Now, we have graduated from the classification of low income countries. So, while we can no longer receive aid grant, we now utilize yen loans from the Japanese government. In the public sector, we have utilized those loans mostly for infrastructure projects; bridges, subway systems, airport, the Bangkok International Airport—these were built in part with yen loans from the Japanese government.
In turn, these infrastructure projects serve as a very good foundation for further cooperation; they are incentives for Japanese private companies to come and invest in Thailand. As a result, we now have thousands of Japanese companies operating in Thailand, and thousands of Japanese expats living in the country.
The Japan Chamber of Commerce in Bangkok is one of the biggest of all the Japanese Chambers of Commerce overseas, with more than 1600 members. Also, the Japanese School in Bangkok is one of the top in the world. We are not that big of a country, but we have two Japanese schools. This is something that has been made possible with assistance from Japan; and while it serves the Japanese nationals in Thailand, it has helped elevate Thailand’s educational landscape, as well.
These are examples of the mutual benefits that both countries enjoy, as the relationship evolves.
What new opportunities do you see for heightened relations between Japan and Thailand?
Everyone is talking about SDGs (sustainable development goals), and Japan and Thailand also attach importance to SDGs. So, we are now thinking of new industries for the future.
We cannot only be focused only on economic growth, but we have to think about the environment, as well. There are so many things to consider, when it comes to environmental aspects. Japan has its green growth strategy, and Thailand has what we call the BCG (bio-circular and green) economy model. These two strategies complement each other really well. I think we could cooperate more with Japan, in this strategy.
For example, we are the production hub of the Japanese automobile industry, but I think we have to gear up towards the new direction, like we are talking about electric vehicles. We have to move to the new future, and that’s something that both Japan and Thailand share; we have the same direction for that industry.
The digital industry is also an area in which I believe we can work closely with Japan. With this pandemic, I think people now realize even more that we can work at home on digital platforms. Digital applications in industrial settings, as well as robotics and AI—these are all sectors which need IT personnel. So that’s something that the Japanese private sector and the Thai private sector can cooperate on, moving forward.

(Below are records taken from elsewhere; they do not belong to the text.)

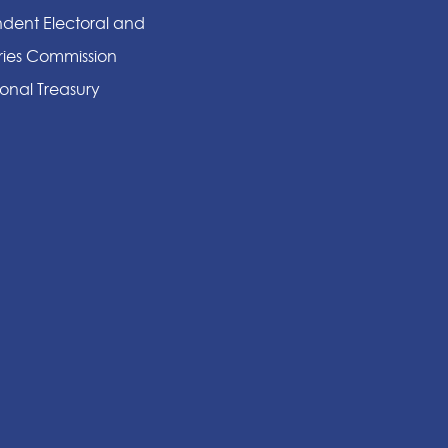
dent Electoral and
ies Commission
onal Treasury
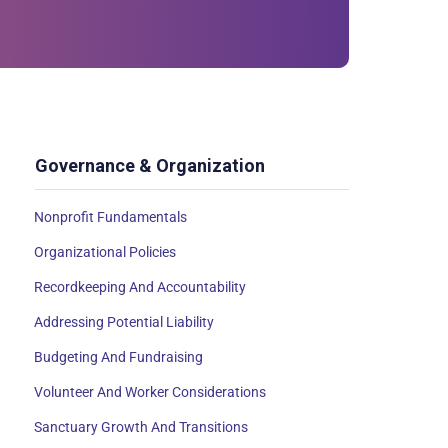
Governance & Organization
Nonprofit Fundamentals
Organizational Policies
Recordkeeping And Accountability
Addressing Potential Liability
Budgeting And Fundraising
Volunteer And Worker Considerations
Sanctuary Growth And Transitions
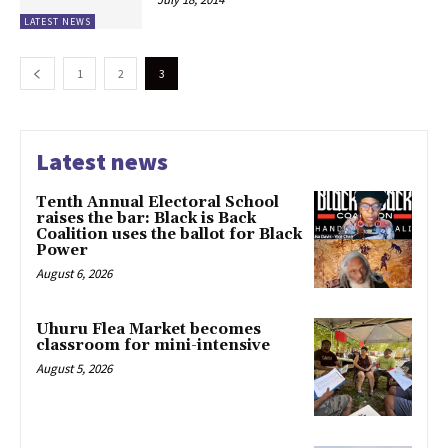
LATEST NEWS
1
2
3
Latest news
Tenth Annual Electoral School
raises the bar: Black is Back
Coalition uses the ballot for Black
Power
August 6, 2026
Uhuru Flea Market becomes
classroom for mini-intensive
August 5, 2026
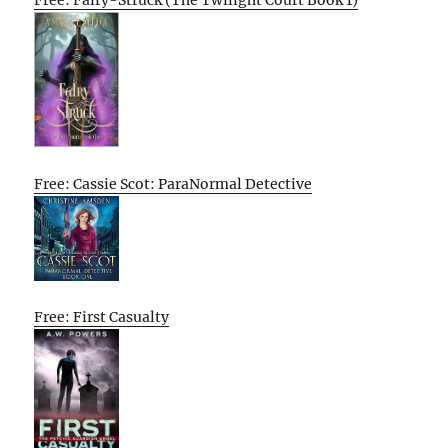
Free: Fairy-Struck (The Twilight Court Book 1)
Free: Cassie Scot: ParaNormal Detective
Free: First Casualty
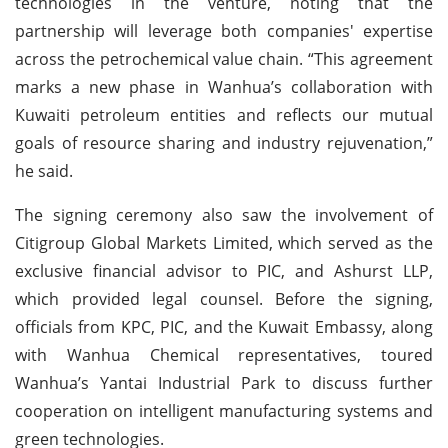
technologies in the venture, noting that the
partnership will leverage both companies' expertise
across the petrochemical value chain. “This agreement
marks a new phase in Wanhua’s collaboration with
Kuwaiti petroleum entities and reflects our mutual
goals of resource sharing and industry rejuvenation,”
he said.
The signing ceremony also saw the involvement of
Citigroup Global Markets Limited, which served as the
exclusive financial advisor to PIC, and Ashurst LLP,
which provided legal counsel. Before the signing,
officials from KPC, PIC, and the Kuwait Embassy, along
with Wanhua Chemical representatives, toured
Wanhua’s Yantai Industrial Park to discuss further
cooperation on intelligent manufacturing systems and
green technologies.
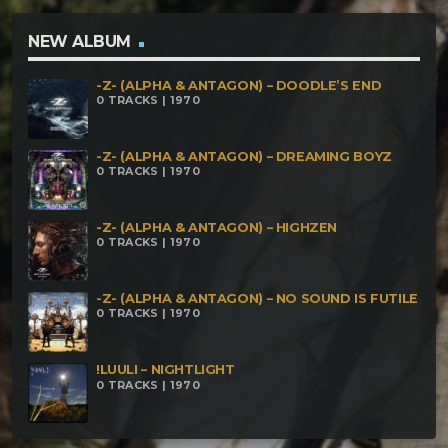
NEW ALBUM
-Z- (ALPHA & ANTAGON) – DOODLE’S END
0 TRACKS | 1970
-Z- (ALPHA & ANTAGON) – DREAMING BOYZ
0 TRACKS | 1970
-Z- (ALPHA & ANTAGON) – HIGHZEN
0 TRACKS | 1970
-Z- (ALPHA & ANTAGON) – NO SOUND IS FUTILE
0 TRACKS | 1970
!LUULI – NIGHTLIGHT
0 TRACKS | 1970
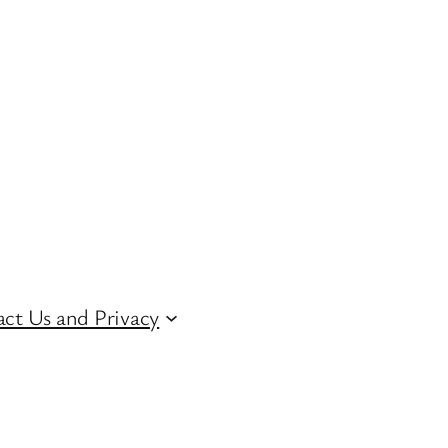
ct Us and Privacy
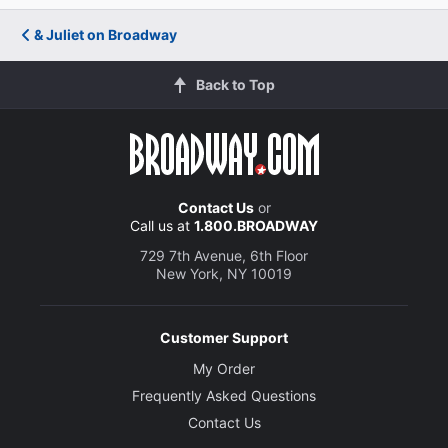
& Juliet on Broadway
Back to Top
Contact Us
or
Call us at
1.800.BROADWAY
729 7th Avenue, 6th Floor
New York, NY 10019
Customer Support
My Order
Frequently Asked Questions
Contact Us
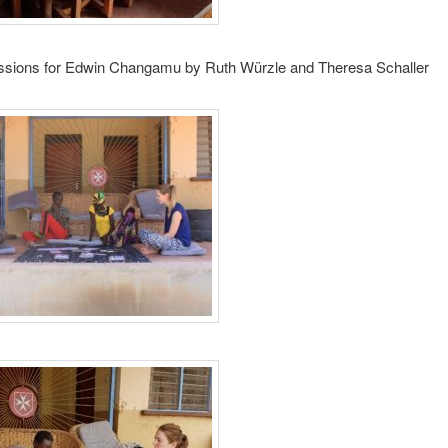
ssions for Edwin Changamu by Ruth Würzle and Theresa Schaller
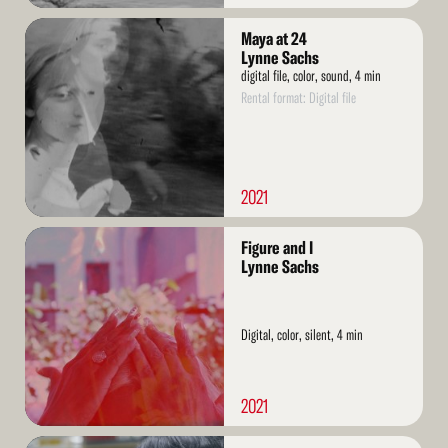
Read
Maya at 24
More
Lynne Sachs
digital file, color, sound, 4 min
Rental format: Digital file
2021
Read
Figure and I
More
Lynne Sachs
Digital, color, silent, 4 min
2021
Read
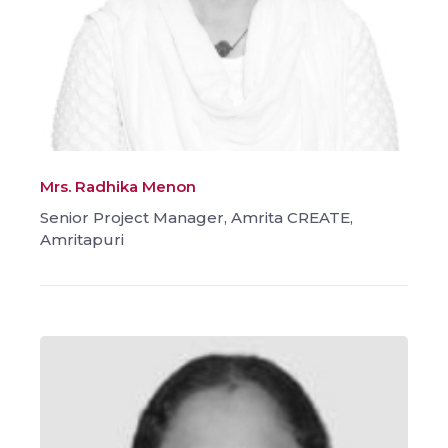
Mrs. Radhika Menon
Senior Project Manager, Amrita CREATE,
Amritapuri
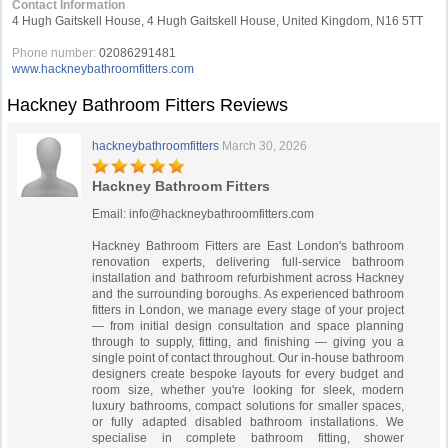
Contact Information
4 Hugh Gaitskell House, 4 Hugh Gaitskell House, United Kingdom, N16 5TT
Phone number:
02086291481
www.hackneybathroomfitters.com
Hackney Bathroom Fitters Reviews
hackneybathroomfitters
March 30, 2026
Hackney Bathroom Fitters
Email:
info@hackneybathroomfitters.com
Hackney Bathroom Fitters are East London's bathroom
renovation experts, delivering full-service bathroom
installation and bathroom refurbishment across Hackney
and the surrounding boroughs. As experienced bathroom
fitters in London, we manage every stage of your project
— from initial design consultation and space planning
through to supply, fitting, and finishing — giving you a
single point of contact throughout. Our in-house bathroom
designers create bespoke layouts for every budget and
room size, whether you're looking for sleek, modern
luxury bathrooms, compact solutions for smaller spaces,
or fully adapted disabled bathroom installations. We
specialise in complete bathroom fitting, shower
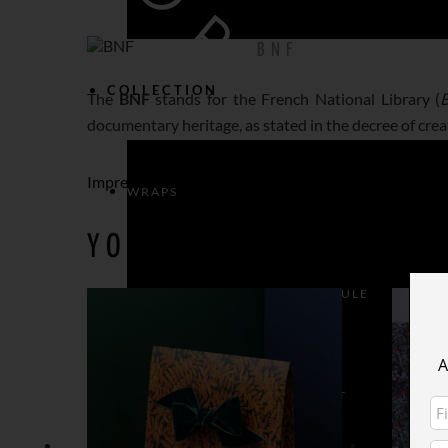
BNF
COLLECTION
The
BNF
stands for the French National Library (
B
documentary heritage, as stated in the decree of crea
Impression Originale
WRAPS
YOU MAY ALSO LIKE…
WRAPS > CHRISTMAS CAPSULE
A
WRAPS > ANIMAL INSTINCT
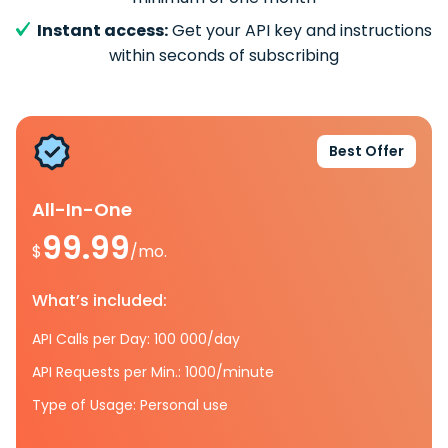
Instant access:
Get your API key and instructions
within seconds of subscribing
Best Offer
All-In-One
99.99
$
/mo.
What’s included:
API Calls per Day: 100 000/day
API Requests per Min.: 1000/minute
Type of Usage: Personal use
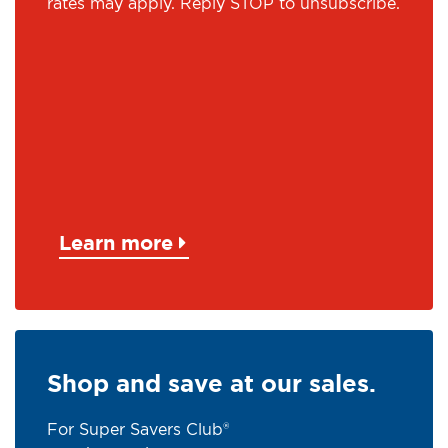
rates may apply. Reply STOP to unsubscribe.
Learn more
Shop and save at our sales.
For Super Savers Club®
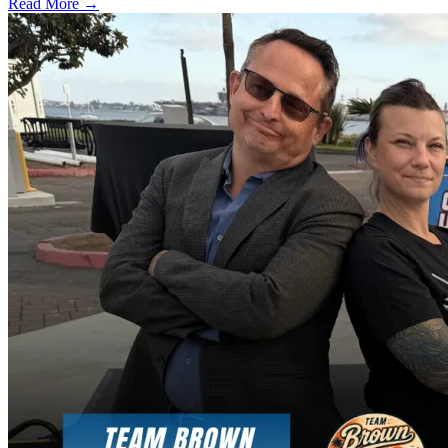
Read More →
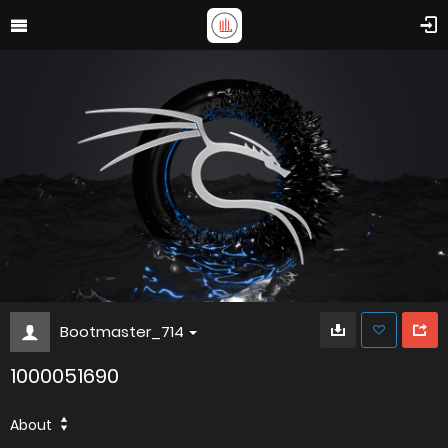
Bootmaster_714
1000051690
About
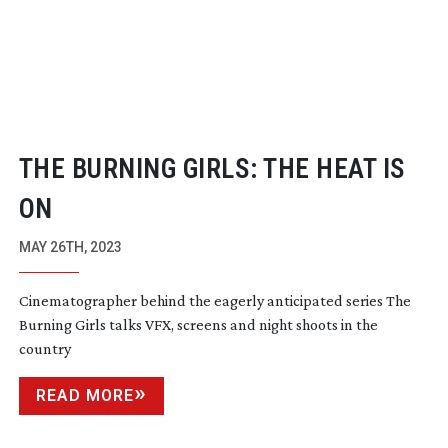
THE BURNING GIRLS: THE HEAT IS
ON
MAY 26TH, 2023
Cinematographer behind the eagerly anticipated series The
Burning Girls talks VFX, screens and night shoots in the
country
READ MORE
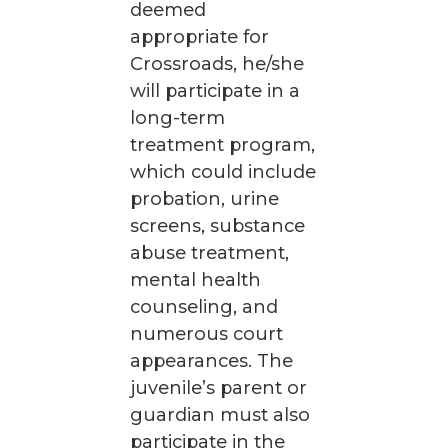
deemed
appropriate for
Crossroads, he/she
will participate in a
long-term
treatment program,
which could include
probation, urine
screens, substance
abuse treatment,
mental health
counseling, and
numerous court
appearances. The
juvenile’s parent or
guardian must also
participate in the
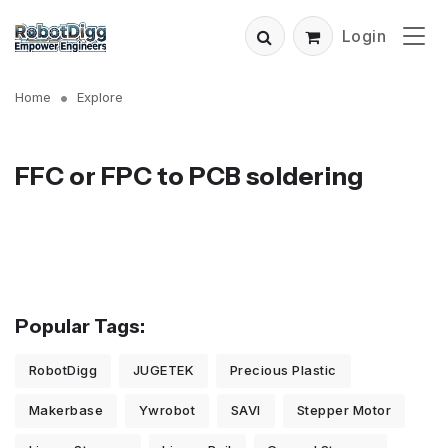
Login
Home
Explore
FFC or FPC to PCB soldering
Popular Tags:
RobotDigg
JUGETEK
Precious Plastic
Makerbase
Ywrobot
SAVI
Stepper Motor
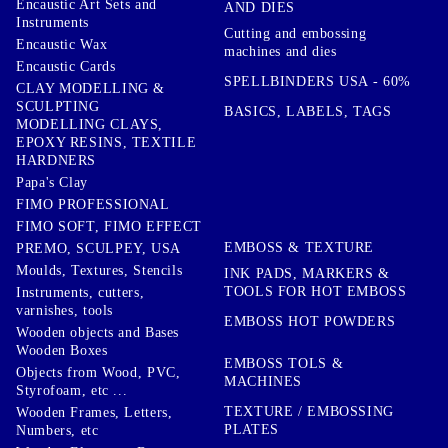
Encaustic Art Sets and
AND DIES
Instruments
Cutting and embossing
Encaustic Wax
machines and dies
Encaustic Cards
SPELLBINDERS USA - 60%
CLAY MODELLING &
SCULPTING
BASICS, LABELS, TAGS
MODELLING CLAYS,
EPOXY RESINS, TEXTILE
HARDNERS
Papa's Clay
FIMO PROFESSIONAL
FIMO SOFT, FIMO EFFECT
EMBOSS & TEXTURE
PREMO, SCULPEY, USA
Moulds, Textures, Stencils
INK PADS, MARKERS &
TOOLS FOR HOT EMBOSS
Instruments, cutters,
varnishes, tools
EMBOSS HOT POWDERS
Wooden objects and Bases
Wooden Boxes
EMBOSS TOLS &
Objects from Wood, PVC,
MACHINES
Styrofoam, etc ...
TEXTURE / EMBOSSING
Wooden Frames, Letters,
PLATES
Numbers, etc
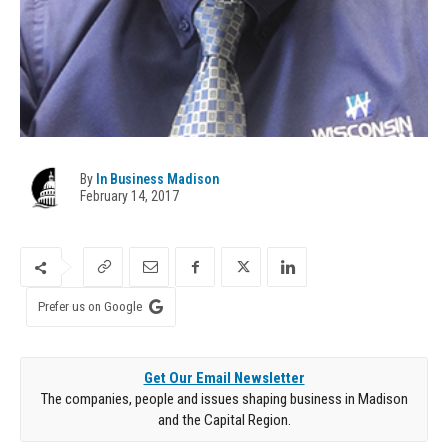
By
In Business Madison
February 14, 2017
Prefer us on Google
Get Our Email Newsletter
The companies, people and issues shaping business in Madison
and the Capital Region.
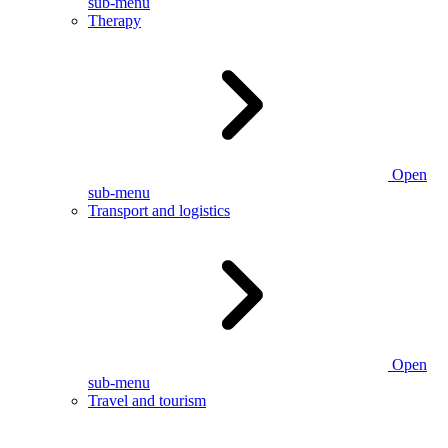
sub-menu
Therapy
Open
sub-menu
Transport and logistics
Open
sub-menu
Travel and tourism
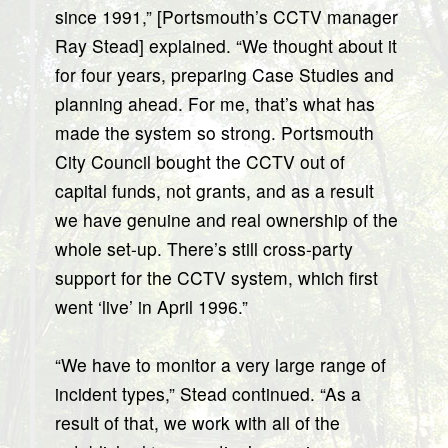
since 1991,” [Portsmouth’s CCTV manager
Ray Stead] explained. “We thought about it
for four years, preparing Case Studies and
planning ahead. For me, that’s what has
made the system so strong. Portsmouth
City Council bought the CCTV out of
capital funds, not grants, and as a result
we have genuine and real ownership of the
whole set-up. There’s still cross-party
support for the CCTV system, which first
went ‘live’ in April 1996.”
“We have to monitor a very large range of
incident types,” Stead continued. “As a
result of that, we work with all of the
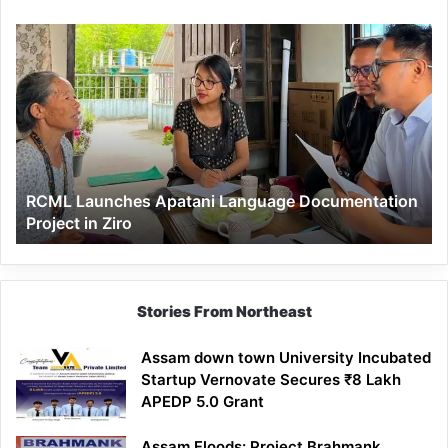
RCML
Launches
Apatani
Language
Documentation
Project
in
Ziro
RCML Launches Apatani Language Documentation
Project in Ziro
Stories From Northeast
Assam down town University Incubated
Startup Vernovate Secures ₹8 Lakh
APEDP 5.0 Grant
Assam Floods: Project Brahmank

Another area that comes to mind is with regard to the aging society; because, as we all know, Japan is an aging society and Thailand seems to be heading that way. I think we can learn from Japan’s best practices about how to deal with an aging society, like the technology that they use in this sector. I think this is also a new opportunity for Thailand to expand our cooperation with our Japanese partner.